I'm wondering how to best tie the models together. Using a one-to-one association between each model and the Visitor model would treat each event separately. So, if John Doe submitted a comment and a survey, he would get two records in the visitors table. I'm leaning towards this approach - it's simpler.
On the other hand, I could set up a one-to-many association on Visitor with a unique constraint on email. I could then attempt to tie each event to an already existing record, something like:
@visitor = Visitor.find_by_email(params[:email]) || Visitor.new(params)
This approach seems problematic since I can never be certain that I'm getting the right record. What if two different people submit a comment using "[email protected]"? Unlikely, but possible
Is there a better way to approach this problem?
A few clarifications:
I'm not planning to ever have full-fledged user accounts for regular site visitors.
Validations are very minimal (new subscriptions verify that an email is passed, comments require text in the comment field, but most fields are optional)
Upvotes: 2
Views: 448
Reputation: 12085
If you're never planning on having a full users system or verifying email addresses then you're probably better off with the one-to-one association. It's essentially the same as hard-coding the fields of the visitor model into each of the other tables, but cutting down on repetition. If you don't care that the same email address can have different names, phone numbers, etc across your site then stick with that.

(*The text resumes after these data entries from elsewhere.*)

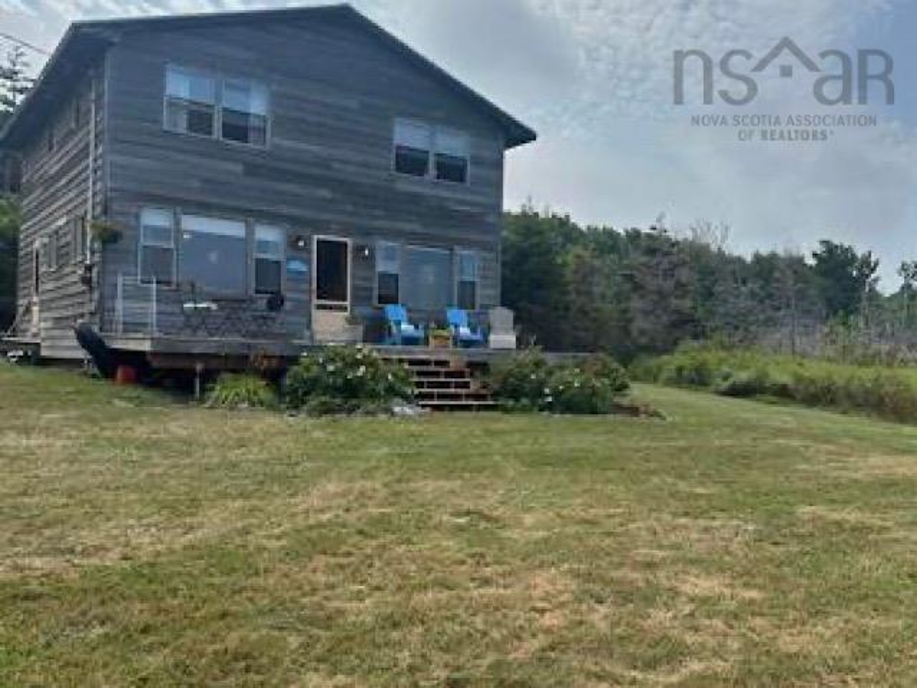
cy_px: 344
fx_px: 636
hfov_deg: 71.6
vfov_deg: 56.8
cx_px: 458
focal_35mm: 24
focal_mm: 6.86
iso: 80
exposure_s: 1/7576
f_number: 1.78
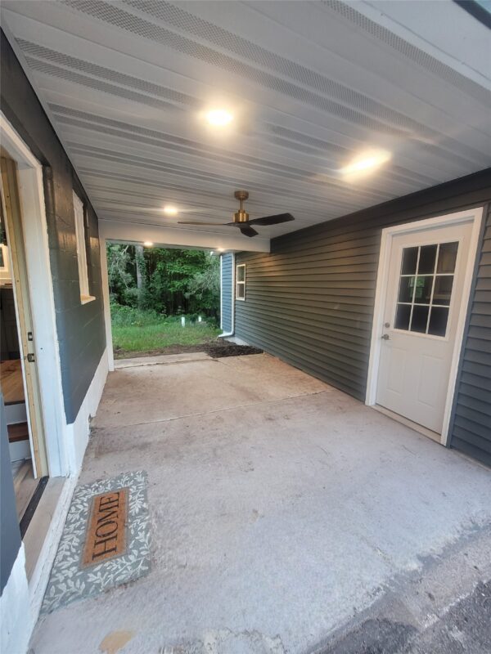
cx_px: 246
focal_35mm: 13
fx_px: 246
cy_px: 327
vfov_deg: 106.2
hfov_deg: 89.9
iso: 160
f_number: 2.2
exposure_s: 1/60.2
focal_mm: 1.74
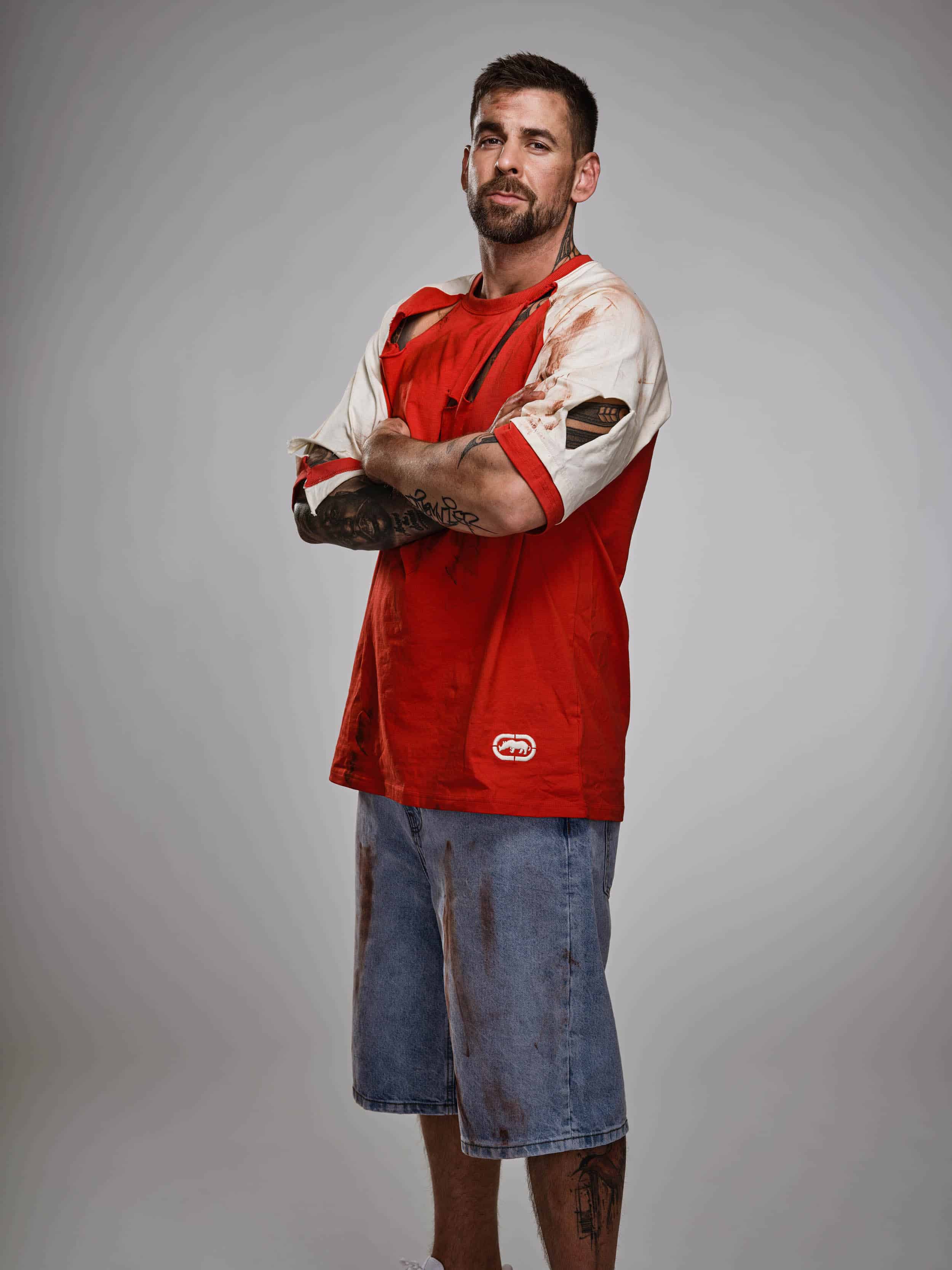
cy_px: 635
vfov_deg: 30.7
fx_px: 2310
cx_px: 476
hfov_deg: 23.3
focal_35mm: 63
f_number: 8
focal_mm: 80
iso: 80
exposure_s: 1/125
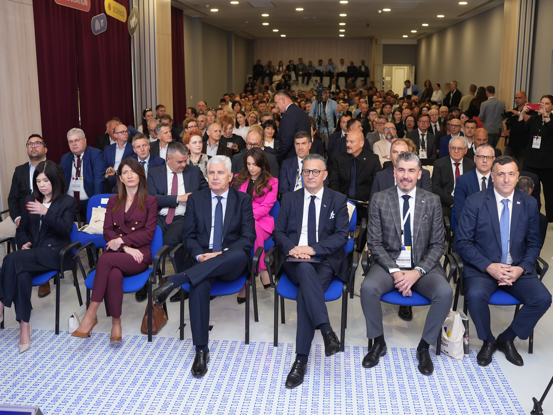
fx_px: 607
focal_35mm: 38
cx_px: 285
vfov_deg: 37.7
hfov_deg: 49.0
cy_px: 207
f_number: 2.8
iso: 800
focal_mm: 35
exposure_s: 1/200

If you want the names, phone numbers, etc to always be the most recent used then do an update on the visitors table when they submit something.
You can use a cookie to pre-fill in the form fields, for convenience but this doesn't prevent someone from entering in conflicting information on another computer or browser.
Upvotes: 1
Reputation: 1577
My suggestion is to store a persistent cookie with a random/unique id on the client side and use it to track the user.
If the user is a known user (Logged in) you can then link that id to the userId in a many to one relation (as a user might login from different computers).